As Merran Smith of the ForestEthics environmental group put it, the agreement marks a “revolution” on the part of everyone involved on how to do forestry, and about “approaching business with a conservation motive up-front, instead of taking an industrial approach.”

The agreement guarantees loggers the right to work in about four million hectares of forest, but obliges them to cut selectively, and away from critical watersheds, bear dens and spawning grounds. From the lumber industry’s standpoint, the issue is certainty, where it can make investments into the future knowing that what it faced in Clayoquot Sound, with environmentalists chaining themselves to equipment in order to prevent logging, isn’t going to be repeated.

Campbell, too, has come a long way, shedding his pugnacious approach to dealing with aboriginal groups’ demands for accommodation of their rights in favour of a consultative approach, and going so far as to give credit to former NDP premier Mike Harcourt for having done the tough spadework to get the agreement in place.
Granted, the lumber industry was under the gun to change its ways, given that large domestic customers such as Home Depot and foreign buyers in Europe and Japan were heeding protests from environmental groups and refusing to buy products from old-growth forests. And old growth is the key for Great Bear, where major forest fires are mitigated by annual rainfalls that can amount to five metres, resulting in some of the globe’s tallest and oldest trees — including 1,000-year-old cedars.

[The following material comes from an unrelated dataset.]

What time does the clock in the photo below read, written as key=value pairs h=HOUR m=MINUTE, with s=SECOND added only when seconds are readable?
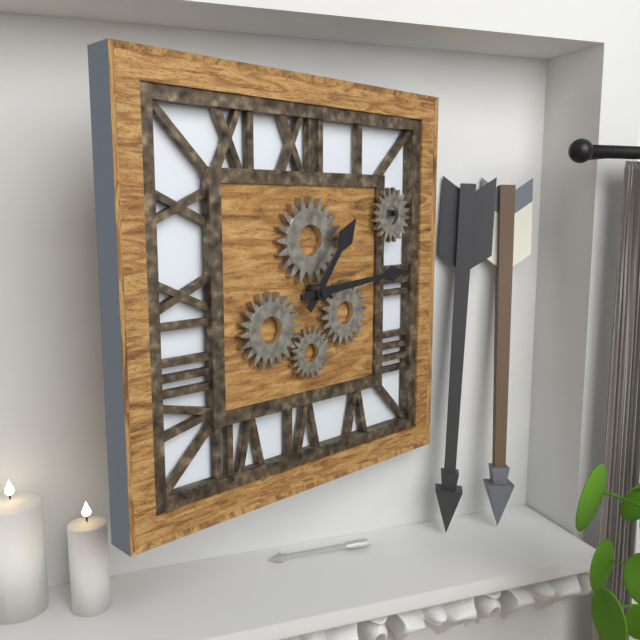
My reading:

Environmental groups have raised $60 million which they want the federal and provincial governments to match in order to generate economic activity for regional communities through such things as ecotourism and shellfish aquaculture.

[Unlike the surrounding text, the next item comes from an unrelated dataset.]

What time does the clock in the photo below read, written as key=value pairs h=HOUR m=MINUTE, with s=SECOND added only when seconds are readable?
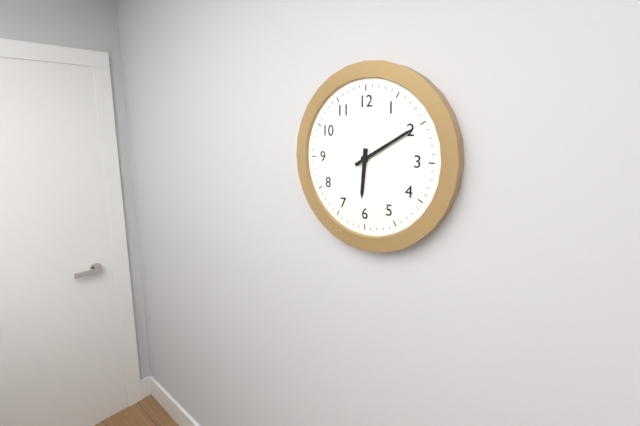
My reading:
h=6 m=10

Things are indeed looking up when stakeholders who just 10 years ago couldn’t agree on where to meet or what to have for lunch, were actually embracing during Tuesday’s announcement, .

The B.C. announcement coincides with the discovery in western New Guinea of what scientists are proclaiming as a “Garden of Eden.” There, an expedition that reached a part of the globe previously untrodden by humans found dozens of new species of flora and fauna, among them a giant rhododendron, tailed frogs, butterflies, an orange-faced honeyeater. Large mammals hunted to near extinction elsewhere were plentiful here, as well as golden-mantled tree kangaroos.

The New Guinea discovery serves as stark example of the biodiversity the Earth has lost already by allowing irresponsible exploitation of pristine areas in the past, while the Great Bear agreement showcases an approach that can be applied everywhere from Canada’s North to the Amazon to balance human needs and environmental stewardship.

With such issues as global warming taking on immediacy — even the Bush administration is studying whether polar bears should be added to America’s list of endangered species because of their shrinking habitat — any model that demonstrates politicians, environmentalists, industrialists and communities can compromise to achieve the greater good is worth applauding.